The Weekly Wrap: all you need to know by Friday COB | July 29th
By Gaia Lamperti
The Weekly Wrap is published every Friday and recaps the week’s main stories and deals, as well as upcoming events and announcements. For Premium subscribers only.
The Big Story
Virgin Money is launching a ‘Buy Now, Pay Later’ (BNPL) credit card product, joining other mainstream lenders in the popular, as well as controversial, business. According to Reuters, Virgin will offer a credit card that allows customers to spread repayments over a number of months with instalment fees added if they repay in longer than nine months.

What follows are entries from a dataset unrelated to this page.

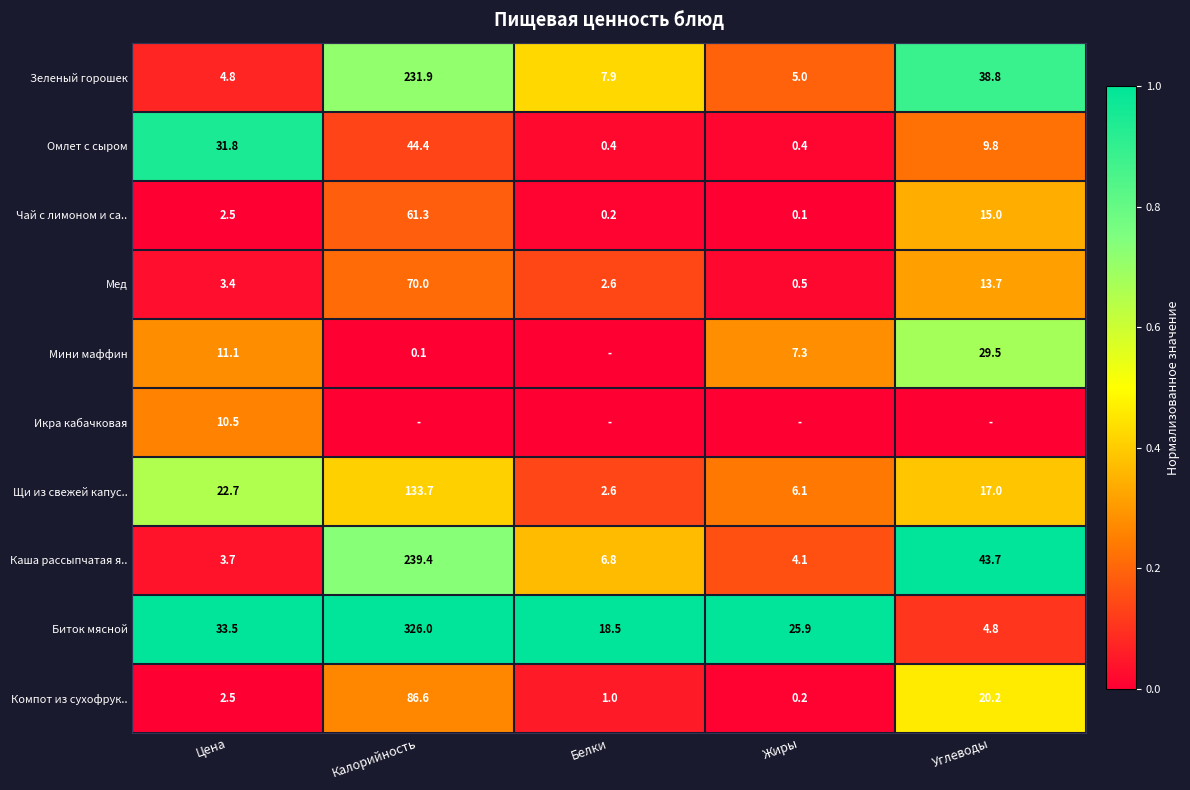

What is the total value across all series at Цена?

126.5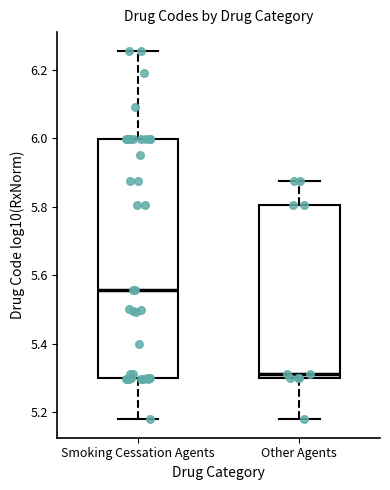

Reading left to right, transcribe this box plot: for each box, give where its median line is, the range the box spans, and where its two whiskers end, as read against the y-axis. The values are not printed on the chart, so give them approximately, as read against the axis.

Smoking Cessation Agents: median 5.56, box 5.30 to 6.00, whiskers 5.18 to 6.26
Other Agents: median 5.32, box 5.30 to 5.80, whiskers 5.18 to 5.88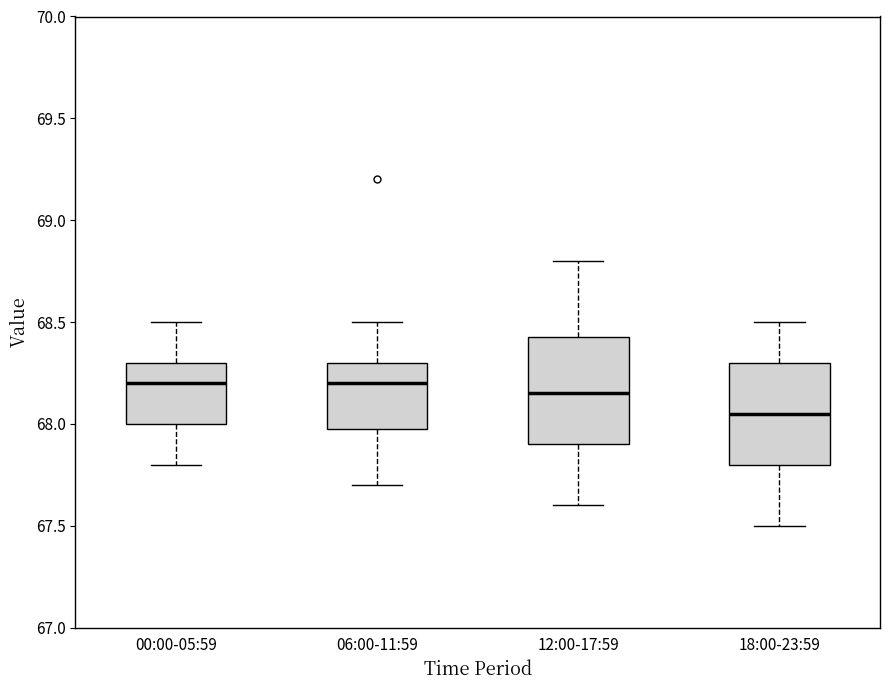

Where does the median line of the box for 00:00-05:59 sit on the y-axis? The values are not printed on the chart, so give them approximately, as read against the axis.

68.20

BNPL products have soared in popularity in the last couple of years, with customers using them for online and offline purchases, but have attracted criticism from lawmakers and watchdogs over the lack of a regulatory framework of reference and the high rates of interest charged.
“BNPL has been considered a challenger to credit cards for quite some time now. Virgin Money entering the market and competing with other major BNPL players, is blurring the lines between more traditional providers and new entrants,” commented James Booth, VP, Head of Partnerships, EMEA at payment infrastructure company PPRO. “Ultimately, consumers want ease, convenience and lots of options when it comes to paying for goods and services, and Virgin Money’s announcement is indicative of traditional incumbents entering into uncharted territory to pivot to meet the demands of consumers in this ever-changing digital-first world.”
Deals of the week
- mx51 raises $32.5 million Series B, gears up for international expansion
- Balance raises $56 million Series B to enable B2B merchants grow their digital revenue
- Finexio raises $14 million in Series B
- CAF raises BRL80 million to forge the future of identity
- FinanZero raises $4 million in financing round; to continue its Brazil expansion
- Ageras acquires Neo-Bank Kontist
- FinLync partners with Workday Ventures for next-gen payments solution
Be on the lookout for
Lloyds announced it will be closing 66 — 48 Lloyds Bank and 18 Halifax — bank branches between October 2022 and January 2023 as customers shift to online banking. The closures are the latest in a long line of branch closures as high street banks grapple with changing customer behaviours and the shift to mobile and digital-first banking. “Self-service technology can bring down operational costs while automating traditional counter services, and new branches like this can even be reimagined as community hubs that multiple banks can share to deliver full service at lower cost, maybe even 24 hours a day,” said Mark Aldred, bank industry expert at Auriga, commenting on the news.